▶ Extracted entries:
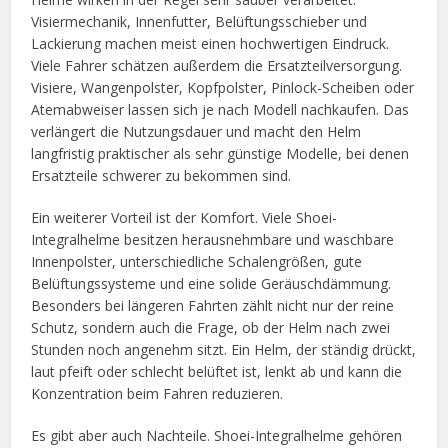
Visiermechanik, Innenfutter, Belüftungsschieber und
Lackierung machen meist einen hochwertigen Eindruck.
Viele Fahrer schätzen außerdem die Ersatzteilversorgung.
Visiere, Wangenpolster, Kopfpolster, Pinlock-Scheiben oder
Atemabweiser lassen sich je nach Modell nachkaufen. Das
verlängert die Nutzungsdauer und macht den Helm
langfristig praktischer als sehr günstige Modelle, bei denen
Ersatzteile schwerer zu bekommen sind.
Ein weiterer Vorteil ist der Komfort. Viele Shoei-
Integralhelme besitzen herausnehmbare und waschbare
Innenpolster, unterschiedliche Schalengrößen, gute
Belüftungssysteme und eine solide Geräuschdämmung.
Besonders bei längeren Fahrten zählt nicht nur der reine
Schutz, sondern auch die Frage, ob der Helm nach zwei
Stunden noch angenehm sitzt. Ein Helm, der ständig drückt,
laut pfeift oder schlecht belüftet ist, lenkt ab und kann die
Konzentration beim Fahren reduzieren.
Es gibt aber auch Nachteile. Shoei-Integralhelme gehören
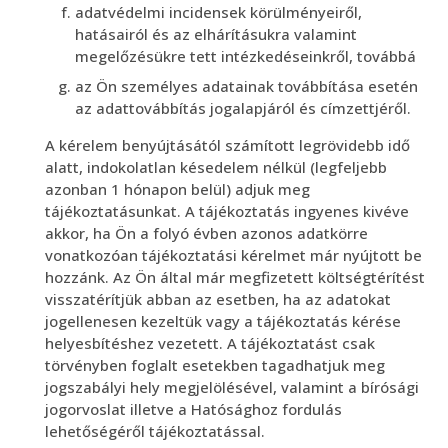
adatvédelmi incidensek körülményeiről,
hatásairól és az elhárításukra valamint
megelőzésükre tett intézkedéseinkről, továbbá
az Ön személyes adatainak továbbítása esetén
az adattovábbítás jogalapjáról és címzettjéről.
A kérelem benyújtásától számított legrövidebb idő
alatt, indokolatlan késedelem nélkül (legfeljebb
azonban 1 hónapon belül) adjuk meg
tájékoztatásunkat. A tájékoztatás ingyenes kivéve
akkor, ha Ön a folyó évben azonos adatkörre
vonatkozóan tájékoztatási kérelmet már nyújtott be
hozzánk. Az Ön által már megfizetett költségtérítést
visszatérítjük abban az esetben, ha az adatokat
jogellenesen kezeltük vagy a tájékoztatás kérése
helyesbítéshez vezetett. A tájékoztatást csak
törvényben foglalt esetekben tagadhatjuk meg
jogszabályi hely megjelölésével, valamint a bírósági
jogorvoslat illetve a Hatósághoz fordulás
lehetőségéről tájékoztatással.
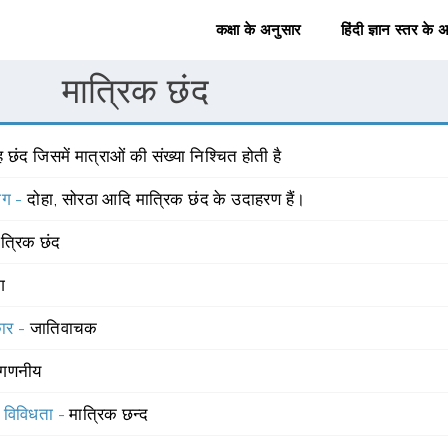
कक्षा के अनुसार
हिंदी ज्ञान स्तर के 
मात्रिक छंद
 छंद जिसमें मात्राओं की संख्या निश्चित होती है
योग -
दोहा, सोरठा आदि मात्रिक छंद के उदाहरण हैं।
ात्रिक छंद
ंग
रकार -
जातिवाचक
गणनीय
स विविधता -
मात्रिक छन्द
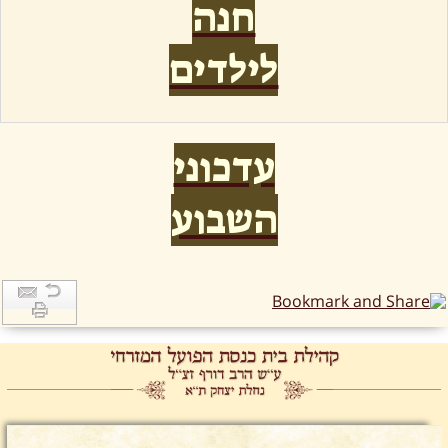
חנה
לילדים
עדכוני
השבוע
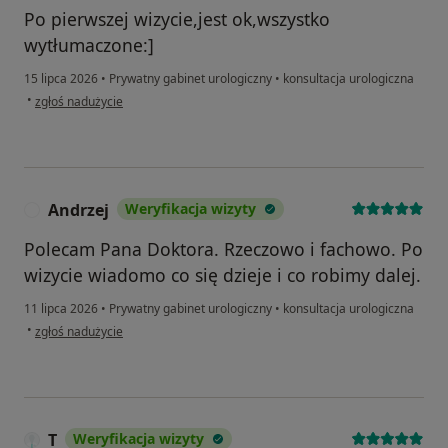
Po pierwszej wizycie,jest ok,wszystko
wytłumaczone:]
15 lipca 2026
•
Prywatny gabinet urologiczny
•
konsultacja urologiczna
w opinii użytkownika KR
•
zgłoś nadużycie
Andrzej
Weryfikacja wizyty
A
Polecam Pana Doktora. Rzeczowo i fachowo. Po
wizycie wiadomo co się dzieje i co robimy dalej.
11 lipca 2026
•
Prywatny gabinet urologiczny
•
konsultacja urologiczna
w opinii użytkownika Andrzej
•
zgłoś nadużycie
T
Weryfikacja wizyty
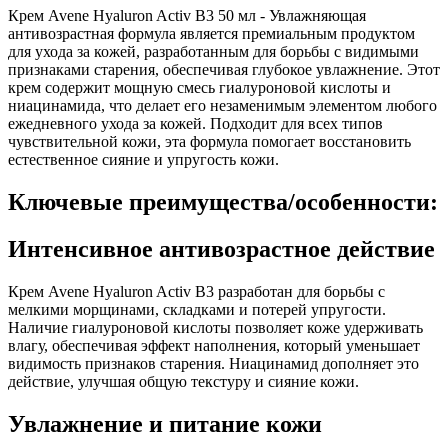
Крем Avene Hyaluron Activ B3 50 мл - Увлажняющая
антивозрастная формула является премиальным продуктом
для ухода за кожей, разработанным для борьбы с видимыми
признаками старения, обеспечивая глубокое увлажнение. Этот
крем содержит мощную смесь гиалуроновой кислоты и
ниацинамида, что делает его незаменимым элементом любого
ежедневного ухода за кожей. Подходит для всех типов
чувствительной кожи, эта формула помогает восстановить
естественное сияние и упругость кожи.
Ключевые преимущества/особенности:
Интенсивное антивозрастное действие
Крем Avene Hyaluron Activ B3 разработан для борьбы с
мелкими морщинами, складками и потерей упругости.
Наличие гиалуроновой кислоты позволяет коже удерживать
влагу, обеспечивая эффект наполнения, который уменьшает
видимость признаков старения. Ниацинамид дополняет это
действие, улучшая общую текстуру и сияние кожи.
Увлажнение и питание кожи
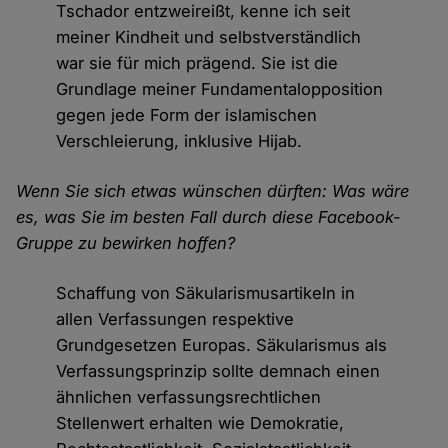
Tschador entzweireißt, kenne ich seit
meiner Kindheit und selbstverständlich
war sie für mich prägend. Sie ist die
Grundlage meiner Fundamentalopposition
gegen jede Form der islamischen
Verschleierung, inklusive Hijab.
Wenn Sie sich etwas wünschen dürften: Was wäre
es, was Sie im besten Fall durch diese Facebook-
Gruppe zu bewirken hoffen?
Schaffung von Säkularismusartikeln in
allen Verfassungen respektive
Grundgesetzen Europas. Säkularismus als
Verfassungsprinzip sollte demnach einen
ähnlichen verfassungsrechtlichen
Stellenwert erhalten wie Demokratie,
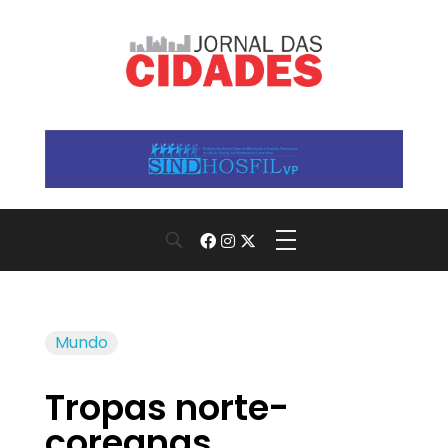
Jornal das Cidades
Informação que conecta comunidades, de cidade em cidade.
Mundo
Tropas norte-
coreanas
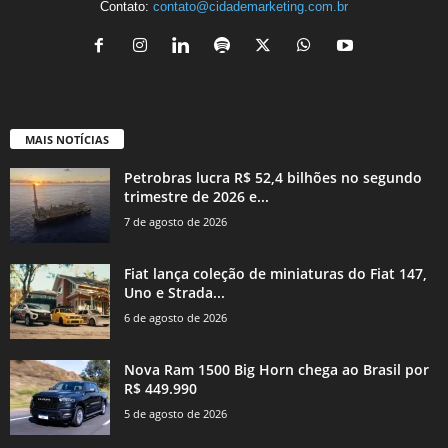
Contato:
contato@cidademarketing.com.br
MAIS NOTÍCIAS
Petrobras lucra R$ 52,4 bilhões no segundo
trimestre de 2026 e...
7 de agosto de 2026
Fiat lança coleção de miniaturas do Fiat 147,
Uno e Strada...
6 de agosto de 2026
Nova Ram 1500 Big Horn chega ao Brasil por
R$ 449.990
5 de agosto de 2026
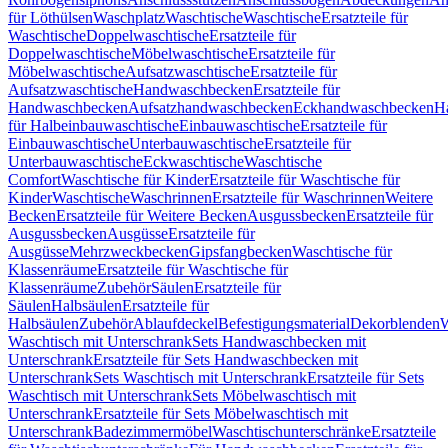
für Löthülsen
Waschplatz
Waschtische
Waschtische
Ersatzteile für
Waschtische
Doppelwaschtische
Ersatzteile für
Doppelwaschtische
Möbelwaschtische
Ersatzteile für
Möbelwaschtische
Aufsatzwaschtische
Ersatzteile für
Aufsatzwaschtische
Handwaschbecken
Ersatzteile für
Handwaschbecken
Aufsatzhandwaschbecken
Eckhandwaschbecken
H
für Halbeinbauwaschtische
Einbauwaschtische
Ersatzteile für
Einbauwaschtische
Unterbauwaschtische
Ersatzteile für
Unterbauwaschtische
Eckwaschtische
Waschtische
Comfort
Waschtische für Kinder
Ersatzteile für Waschtische für
Kinder
Waschtische
Waschrinnen
Ersatzteile für Waschrinnen
Weitere
Becken
Ersatzteile für Weitere Becken
Ausgussbecken
Ersatzteile für
Ausgussbecken
Ausgüsse
Ersatzteile für
Ausgüsse
Mehrzweckbecken
Gipsfangbecken
Waschtische für
Klassenräume
Ersatzteile für Waschtische für
Klassenräume
Zubehör
Säulen
Ersatzteile für
Säulen
Halbsäulen
Ersatzteile für
Halbsäulen
Zubehör
Ablaufdeckel
Befestigungsmaterial
Dekorblenden
W
Waschtisch mit Unterschrank
Sets Handwaschbecken mit
Unterschrank
Ersatzteile für Sets Handwaschbecken mit
Unterschrank
Sets Waschtisch mit Unterschrank
Ersatzteile für Sets
Waschtisch mit Unterschrank
Sets Möbelwaschtisch mit
Unterschrank
Ersatzteile für Sets Möbelwaschtisch mit
Unterschrank
Badezimmermöbel
Waschtischunterschränke
Ersatzteile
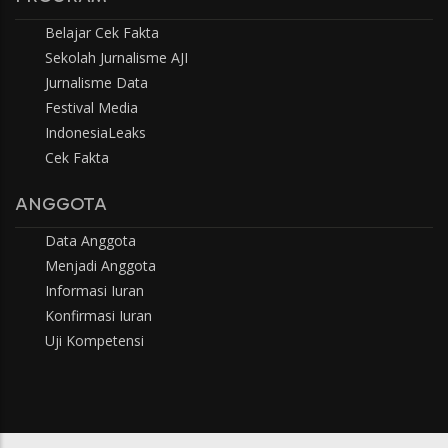
Belajar Cek Fakta
Sekolah Jurnalisme AJI
Jurnalisme Data
Festival Media
IndonesiaLeaks
Cek Fakta
ANGGOTA
Data Anggota
Menjadi Anggota
Informasi Iuran
Konfirmasi Iuran
Uji Kompetensi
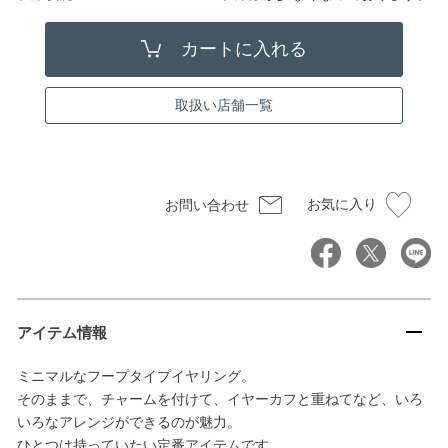
取扱い店舗一覧
お気に入り
お問い合わせ
アイテム情報
ミニマルなフープタイプイヤリング。
そのままで、チャームを付けて、イヤーカフと重ねてなど、いろ
いろなアレンジができるのが魅力。
ひとつは持っていたい定番アイテムです。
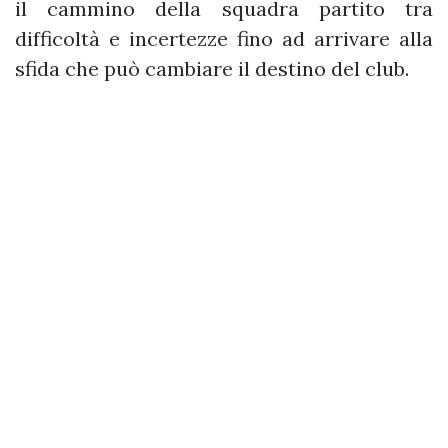
il cammino della squadra partito tra
difficoltà e incertezze fino ad arrivare alla
sfida che può cambiare il destino del club.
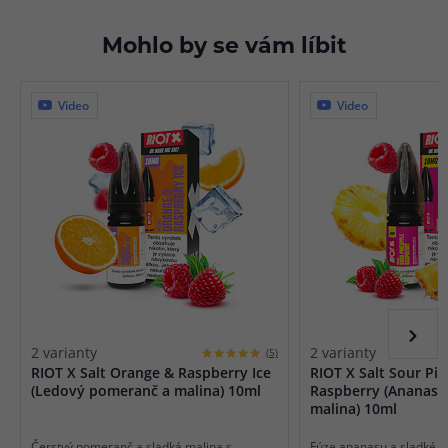
Mohlo by se vám líbit
Video
Video
2 varianty
2 varianty
(5)
RIOT X Salt Orange & Raspberry Ice
RIOT X Salt Sour Pi
(Ledový pomeranč a malina) 10ml
Raspberry (Ananas a
malina) 10ml
Čerstvý pomeranč a sladká malina s
Fúze ananasu a sladké ma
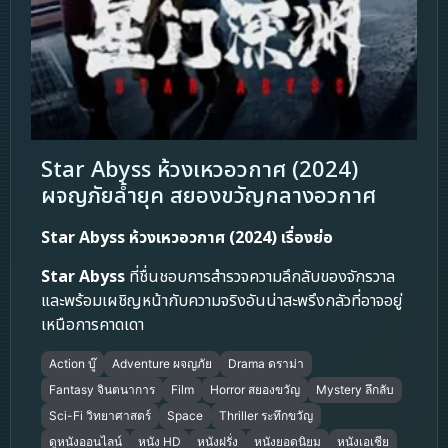
Star Abyss ห้วงเหวอวกาศ (2024)
ผจญภัยล้ำยุค สยองขวัญกลางอวกาศ
Star Abyss ห้วงเหวอวกาศ (2024) เรื่องย่อ
Star Abyss
ที่ชื่นชอบการสำรวจความลึกลับของจักรวาล
และพร้อมเผชิญหน้ากับความจริงอันน่าสะพรึงกลัวที่อาจอยู่
เหนือการคาดเดา
Action บู๊
Adventure ผจญภัย
Drama ดราม่า
Fantasy จินตนาการ
Film
Horror สยองขวัญ
Mystery ลึกลับ
Sci-Fi วิทยาศาสตร์
Space
Thriller ระทึกขวัญ
ดูหนังออนไลน์
หนัง HD
หนังฝรั่ง
หนังยอดนิยม
หนังเอเชีย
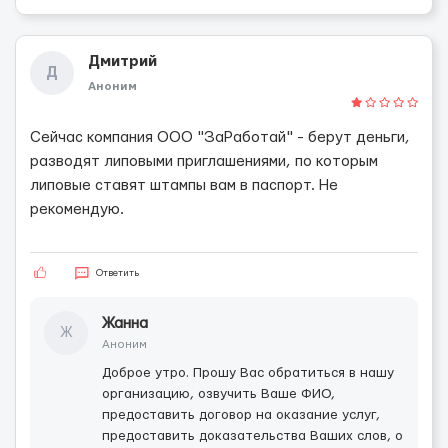
Дмитрий
Д
Аноним
Сейчас компания ООО "ЗаРаботай" - берут деньги,
разводят липовыми приглашениями, по которым
липовые ставят штампы вам в паспорт. Не
рекомендую.
Ответить
Жанна
Ж
Аноним
Доброе утро. Прошу Вас обратиться в нашу
организацию, озвучить Ваше ФИО,
предоставить договор на оказание услуг,
предоставить доказательства Ваших слов, о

▶ Task objective: With the pictures excluded, restate word for word each line from the one that contains "RIOT X Salt Orange & Raspberry Ice" through the last line of the listing above.

▶ Solution to this problem:
RIOT X Salt Orange & Raspberry Ice
RIOT X Salt Sour Pi
(Ledový pomeranč a malina) 10ml
Raspberry (Ananas a
malina) 10ml
Čerstvý pomeranč a sladká malina s
Fúze ananasu a sladké ma
Star Abyss ห้วงเหวอวกาศ (2024)
ผจญภัยล้ำยุค สยองขวัญกลางอวกาศ
Star Abyss ห้วงเหวอวกาศ (2024) เรื่องย่อ
Star Abyss
ที่ชื่นชอบการสำรวจความลึกลับของจักรวาล
และพร้อมเผชิญหน้ากับความจริงอันน่าสะพรึงกลัวที่อาจอยู่
เหนือการคาดเดา
Action บู๊
Adventure ผจญภัย
Drama ดราม่า
Fantasy จินตนาการ
Film
Horror สยองขวัญ
Mystery ลึกลับ
Sci-Fi วิทยาศาสตร์
Space
Thriller ระทึกขวัญ
ดูหนังออนไลน์
หนัง HD
หนังฝรั่ง
หนังยอดนิยม
หนังเอเชีย
Дмитрий
Д
Аноним
Сейчас компания ООО "ЗаРаботай" - берут деньги,
разводят липовыми приглашениями, по которым
липовые ставят штампы вам в паспорт. Не
рекомендую.
Ответить
Жанна
Ж
Аноним
Доброе утро. Прошу Вас обратиться в нашу
организацию, озвучить Ваше ФИО,
предоставить договор на оказание услуг,
предоставить доказательства Ваших слов, о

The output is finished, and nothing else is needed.